= Visioneer =

American technology company

Visioneer, Inc. is a privately owned technology company based in Fremont, California, with offices in Canada and the Netherlands. Visioneer is a developer of intelligent document capture solutions, including hardware and software products. Visioneer is a Xerox licensee, licensed to build, sell and support stand-alone document scanners.

Founded in March 1992 by Pierre-Alain Cotte, Visioneer introduced a sheetfed scanner called the PaperMax. The scanner weighed just 2.5 pounds and fit between a keyboard and monitor. A typical document could be scanned in about six seconds.

Visioneer's proprietary software application known as PaperPort was spun off and sold in 1998. The hardware side of the business was sold to Primax Electronics in January 1999, but later bought back by a private investor. In March 1999, Visioneer acquired ScanSoft from Xerox to form a new public software company with ScanSoft as the new company-wide name.
■ ■ ■ ■
WHAT TO DO:
**1.** In the Visioneer article, how much did the PaperMax scanner weigh?
**2.** Continue the article on Visioneer from its last sentence.

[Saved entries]
■ ■ ■ ■
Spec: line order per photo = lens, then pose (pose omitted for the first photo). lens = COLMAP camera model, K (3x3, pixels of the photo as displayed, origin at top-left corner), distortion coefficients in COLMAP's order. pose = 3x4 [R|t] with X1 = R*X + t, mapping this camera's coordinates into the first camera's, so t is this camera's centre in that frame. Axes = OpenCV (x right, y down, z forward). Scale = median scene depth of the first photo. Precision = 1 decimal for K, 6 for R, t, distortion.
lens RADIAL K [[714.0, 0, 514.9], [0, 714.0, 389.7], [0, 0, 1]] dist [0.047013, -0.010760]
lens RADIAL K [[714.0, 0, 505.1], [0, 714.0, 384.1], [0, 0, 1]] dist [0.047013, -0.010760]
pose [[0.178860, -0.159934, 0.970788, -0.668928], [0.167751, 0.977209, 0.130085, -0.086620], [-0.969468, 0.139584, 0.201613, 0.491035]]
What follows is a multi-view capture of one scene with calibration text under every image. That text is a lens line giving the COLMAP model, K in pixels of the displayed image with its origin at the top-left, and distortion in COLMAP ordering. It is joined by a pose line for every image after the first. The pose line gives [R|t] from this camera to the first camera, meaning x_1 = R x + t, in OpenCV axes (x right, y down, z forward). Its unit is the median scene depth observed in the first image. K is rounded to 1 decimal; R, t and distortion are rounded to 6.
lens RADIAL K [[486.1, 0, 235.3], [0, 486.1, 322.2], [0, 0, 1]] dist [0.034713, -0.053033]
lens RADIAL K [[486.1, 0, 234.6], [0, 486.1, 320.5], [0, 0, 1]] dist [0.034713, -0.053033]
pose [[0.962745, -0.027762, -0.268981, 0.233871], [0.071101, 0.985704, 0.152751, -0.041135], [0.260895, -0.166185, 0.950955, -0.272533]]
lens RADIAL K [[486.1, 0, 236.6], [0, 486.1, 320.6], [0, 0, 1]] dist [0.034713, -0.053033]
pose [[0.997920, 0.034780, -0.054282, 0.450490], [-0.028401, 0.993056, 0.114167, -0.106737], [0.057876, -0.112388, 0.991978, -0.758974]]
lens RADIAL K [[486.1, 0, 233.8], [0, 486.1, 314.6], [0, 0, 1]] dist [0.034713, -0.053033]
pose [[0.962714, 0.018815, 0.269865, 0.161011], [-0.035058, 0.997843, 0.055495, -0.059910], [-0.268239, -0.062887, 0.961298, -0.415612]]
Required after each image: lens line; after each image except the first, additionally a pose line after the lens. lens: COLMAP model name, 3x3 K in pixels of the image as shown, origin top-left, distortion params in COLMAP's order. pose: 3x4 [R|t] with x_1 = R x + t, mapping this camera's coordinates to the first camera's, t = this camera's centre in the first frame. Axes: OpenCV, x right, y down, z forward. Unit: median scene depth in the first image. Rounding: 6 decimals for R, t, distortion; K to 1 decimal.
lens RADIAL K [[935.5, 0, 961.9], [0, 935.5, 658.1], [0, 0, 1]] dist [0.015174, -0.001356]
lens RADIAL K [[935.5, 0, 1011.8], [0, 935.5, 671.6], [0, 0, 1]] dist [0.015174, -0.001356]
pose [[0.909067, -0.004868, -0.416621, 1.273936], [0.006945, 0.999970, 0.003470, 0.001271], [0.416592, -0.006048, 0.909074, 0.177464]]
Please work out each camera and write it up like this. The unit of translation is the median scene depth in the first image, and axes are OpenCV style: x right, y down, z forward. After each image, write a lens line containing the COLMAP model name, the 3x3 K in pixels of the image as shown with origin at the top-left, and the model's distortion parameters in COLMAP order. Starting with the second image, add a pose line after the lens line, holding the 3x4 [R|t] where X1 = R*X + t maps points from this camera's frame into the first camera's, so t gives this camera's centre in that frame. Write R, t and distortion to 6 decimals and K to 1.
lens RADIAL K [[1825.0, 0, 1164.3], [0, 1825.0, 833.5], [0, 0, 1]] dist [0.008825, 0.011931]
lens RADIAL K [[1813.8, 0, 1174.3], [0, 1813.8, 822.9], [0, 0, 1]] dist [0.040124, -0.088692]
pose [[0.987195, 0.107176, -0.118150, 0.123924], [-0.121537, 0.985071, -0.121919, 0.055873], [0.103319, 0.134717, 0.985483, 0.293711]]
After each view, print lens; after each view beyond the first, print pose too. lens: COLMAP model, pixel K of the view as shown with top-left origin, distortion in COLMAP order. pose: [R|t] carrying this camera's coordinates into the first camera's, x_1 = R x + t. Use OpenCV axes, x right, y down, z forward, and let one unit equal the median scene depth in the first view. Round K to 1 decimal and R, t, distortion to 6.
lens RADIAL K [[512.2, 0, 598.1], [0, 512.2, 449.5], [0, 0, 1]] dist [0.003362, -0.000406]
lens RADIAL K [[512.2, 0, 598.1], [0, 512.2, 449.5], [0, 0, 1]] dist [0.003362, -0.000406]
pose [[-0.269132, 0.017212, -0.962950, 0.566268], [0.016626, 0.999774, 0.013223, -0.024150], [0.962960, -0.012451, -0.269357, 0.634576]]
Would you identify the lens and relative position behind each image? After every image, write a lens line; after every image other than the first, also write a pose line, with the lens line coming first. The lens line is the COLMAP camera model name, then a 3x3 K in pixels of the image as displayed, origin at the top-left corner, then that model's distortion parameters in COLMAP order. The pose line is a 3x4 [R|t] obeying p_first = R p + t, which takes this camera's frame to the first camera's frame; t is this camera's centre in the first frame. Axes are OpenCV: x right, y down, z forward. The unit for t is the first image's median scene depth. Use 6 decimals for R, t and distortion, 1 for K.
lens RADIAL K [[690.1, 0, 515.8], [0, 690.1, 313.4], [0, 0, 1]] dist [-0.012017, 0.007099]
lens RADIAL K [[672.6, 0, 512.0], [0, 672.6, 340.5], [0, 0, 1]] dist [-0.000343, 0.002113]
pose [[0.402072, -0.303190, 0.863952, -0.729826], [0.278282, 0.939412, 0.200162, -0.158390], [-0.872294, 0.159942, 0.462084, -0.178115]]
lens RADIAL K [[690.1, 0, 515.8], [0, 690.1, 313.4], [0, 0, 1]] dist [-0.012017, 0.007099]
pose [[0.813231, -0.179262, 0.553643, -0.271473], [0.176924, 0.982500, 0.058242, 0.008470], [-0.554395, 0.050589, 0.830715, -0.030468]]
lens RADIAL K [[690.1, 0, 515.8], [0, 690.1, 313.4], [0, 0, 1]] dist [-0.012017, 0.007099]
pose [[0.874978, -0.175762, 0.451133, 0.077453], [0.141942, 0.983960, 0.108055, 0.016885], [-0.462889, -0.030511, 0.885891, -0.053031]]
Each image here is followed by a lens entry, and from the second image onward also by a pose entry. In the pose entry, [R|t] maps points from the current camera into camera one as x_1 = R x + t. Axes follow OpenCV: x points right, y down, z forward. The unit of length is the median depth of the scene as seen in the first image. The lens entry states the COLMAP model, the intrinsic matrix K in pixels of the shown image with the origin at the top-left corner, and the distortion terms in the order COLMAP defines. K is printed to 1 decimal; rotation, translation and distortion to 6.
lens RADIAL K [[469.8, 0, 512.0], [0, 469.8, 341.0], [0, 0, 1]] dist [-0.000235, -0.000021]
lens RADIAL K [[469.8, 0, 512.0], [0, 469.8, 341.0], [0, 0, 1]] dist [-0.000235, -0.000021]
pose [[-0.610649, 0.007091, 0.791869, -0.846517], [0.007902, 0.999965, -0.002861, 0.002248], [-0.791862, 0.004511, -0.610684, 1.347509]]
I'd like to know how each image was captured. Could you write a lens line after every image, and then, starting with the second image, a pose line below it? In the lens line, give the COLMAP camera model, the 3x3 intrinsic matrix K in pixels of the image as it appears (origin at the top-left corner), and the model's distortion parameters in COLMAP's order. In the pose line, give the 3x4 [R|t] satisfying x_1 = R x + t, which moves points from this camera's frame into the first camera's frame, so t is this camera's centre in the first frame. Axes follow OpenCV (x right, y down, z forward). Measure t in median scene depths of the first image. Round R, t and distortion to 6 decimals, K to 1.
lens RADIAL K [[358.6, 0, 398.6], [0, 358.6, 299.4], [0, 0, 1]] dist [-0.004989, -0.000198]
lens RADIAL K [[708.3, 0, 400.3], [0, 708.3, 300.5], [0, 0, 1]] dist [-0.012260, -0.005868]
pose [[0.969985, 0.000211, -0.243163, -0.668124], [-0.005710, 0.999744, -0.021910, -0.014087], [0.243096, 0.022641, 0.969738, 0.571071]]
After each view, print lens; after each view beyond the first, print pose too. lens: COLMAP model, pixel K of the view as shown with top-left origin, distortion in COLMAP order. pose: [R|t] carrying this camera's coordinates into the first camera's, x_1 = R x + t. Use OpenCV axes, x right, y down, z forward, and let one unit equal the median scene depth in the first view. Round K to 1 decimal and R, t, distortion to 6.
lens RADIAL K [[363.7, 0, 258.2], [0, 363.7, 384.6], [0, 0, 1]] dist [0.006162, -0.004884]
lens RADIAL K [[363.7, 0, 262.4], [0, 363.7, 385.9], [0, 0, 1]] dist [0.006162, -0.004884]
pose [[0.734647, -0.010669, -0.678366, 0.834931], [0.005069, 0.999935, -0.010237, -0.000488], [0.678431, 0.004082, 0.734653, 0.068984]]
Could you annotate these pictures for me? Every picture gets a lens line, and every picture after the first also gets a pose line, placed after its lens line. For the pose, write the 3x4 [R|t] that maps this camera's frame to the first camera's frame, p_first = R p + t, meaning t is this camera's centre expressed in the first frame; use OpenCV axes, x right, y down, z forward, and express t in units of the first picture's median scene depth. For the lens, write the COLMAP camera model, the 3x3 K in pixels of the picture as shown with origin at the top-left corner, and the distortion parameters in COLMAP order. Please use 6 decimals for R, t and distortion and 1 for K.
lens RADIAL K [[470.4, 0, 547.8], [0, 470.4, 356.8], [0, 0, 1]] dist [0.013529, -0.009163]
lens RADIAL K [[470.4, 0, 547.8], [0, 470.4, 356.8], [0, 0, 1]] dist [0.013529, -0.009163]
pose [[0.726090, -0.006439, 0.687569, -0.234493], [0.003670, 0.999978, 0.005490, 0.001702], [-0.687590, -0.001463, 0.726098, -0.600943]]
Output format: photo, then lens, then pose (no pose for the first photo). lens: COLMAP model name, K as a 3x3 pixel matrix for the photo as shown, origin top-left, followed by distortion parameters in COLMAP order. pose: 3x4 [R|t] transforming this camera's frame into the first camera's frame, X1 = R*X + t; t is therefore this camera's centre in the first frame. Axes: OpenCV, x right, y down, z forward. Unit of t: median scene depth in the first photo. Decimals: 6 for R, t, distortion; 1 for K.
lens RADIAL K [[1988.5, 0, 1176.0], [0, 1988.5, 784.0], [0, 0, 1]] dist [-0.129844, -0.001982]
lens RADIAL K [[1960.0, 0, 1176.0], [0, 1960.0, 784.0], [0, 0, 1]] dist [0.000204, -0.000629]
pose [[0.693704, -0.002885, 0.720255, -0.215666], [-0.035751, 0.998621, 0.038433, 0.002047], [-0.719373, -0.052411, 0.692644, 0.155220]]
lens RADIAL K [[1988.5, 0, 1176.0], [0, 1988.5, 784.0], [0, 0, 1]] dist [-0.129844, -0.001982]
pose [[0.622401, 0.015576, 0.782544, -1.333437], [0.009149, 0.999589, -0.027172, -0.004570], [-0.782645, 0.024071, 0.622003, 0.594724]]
■ ■ ■ ■
ANSWERS TO THE TASKS:
**1.** It weighed 2.5 pounds.

**2.**
In August 2003, Visioneer announced an exclusive licensing agreement with Xerox to develop and market Xerox-branded document scanners. In 2005, Visioneer acquired JFL Peripherals. Visioneer launched the RoadWarrior line of mobile scanners in 2006 and integrated Kofax VRS technology into their mobile scanners in 2007.

In 2021, Visioneer launched Visioneer VAST Network technology, a collection of network, cloud and mobile document capture solutions for Visioneer and Xerox brand scanners. Visioneer VAST Network is an extended implementation of TWAIN Direct.

== See also ==
- Nuance Communications - ScanSoft and Nuance Communications merged in 2005.